In my last entry I described some of the main differences among IF’s principal activity areas. I also pointed out that some of these differences were sources of important interactivities in IF’s work, which will be the subject of this post.
“Interactivity” is meant to be evocative rather than precise. For me, the interactivies between our three operational areas is one of the most tangible kinds of interactivity.
Perhaps the most profound interactivity in our work lies where all three areas overlap. There we find ongoing learning by doing in which effort and reflection in each area (sanctuary, public, and classroom discussions) inform those in the other two. All three areas are ultimately different practical expressions of the IF discussion process, so each can and does feed into the other.
Sanctuary and public discussions interact in numerous ways. Sanctuary discussion projects came first in the development of IF and, because they are more intense and deliberate, still serve as a model of the kind of exploratory discussion we seek to promote in public discussions. They are also the source of the discussion materials we use in public discussions. At the same time, feedback from public discussions is used to refine the sanctuary discussion process and the Reports that come out of it.
Public discussions and classroom discussions interact very directly in most cases. College courses using the IF approach almost always include a requirement that the instructor and/or students conduct public discussions.
The interactivities between classroom discussions and sanctuary discussions are more variable, though almost always quite important. IF college courses typically encourage students to engage in what amounts to a mini-sanctuary project, sometimes on a topic that they help select. Less often students will discuss an existing IF Report that’s been developed in a sanctuary project. In most cases, whichever path an instructor chooses, students will be exposed to past sanctuary project products as examples of the kind of work they are being encouraged to do.
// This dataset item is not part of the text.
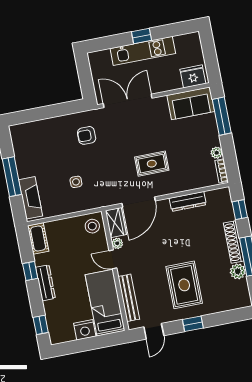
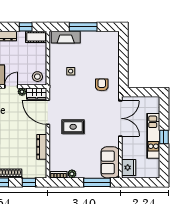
rug: (152, 164) -> (73, 127), turned 90
window: (30, 271) -> (26, 27), moved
Cutting across all of these categories, of course, and making them possible, is the interactivity between all of the people engaged in IF’s work: discussants, facilitators, students, teachers, trainers, and Fellows. Often we find people moving from one of these roles to another–and then to another–and then back again. And even when they don’t physically move, we work to make sure that they’re all part of one larger exploratory conversation–about public policy, and about how to discuss it effectively.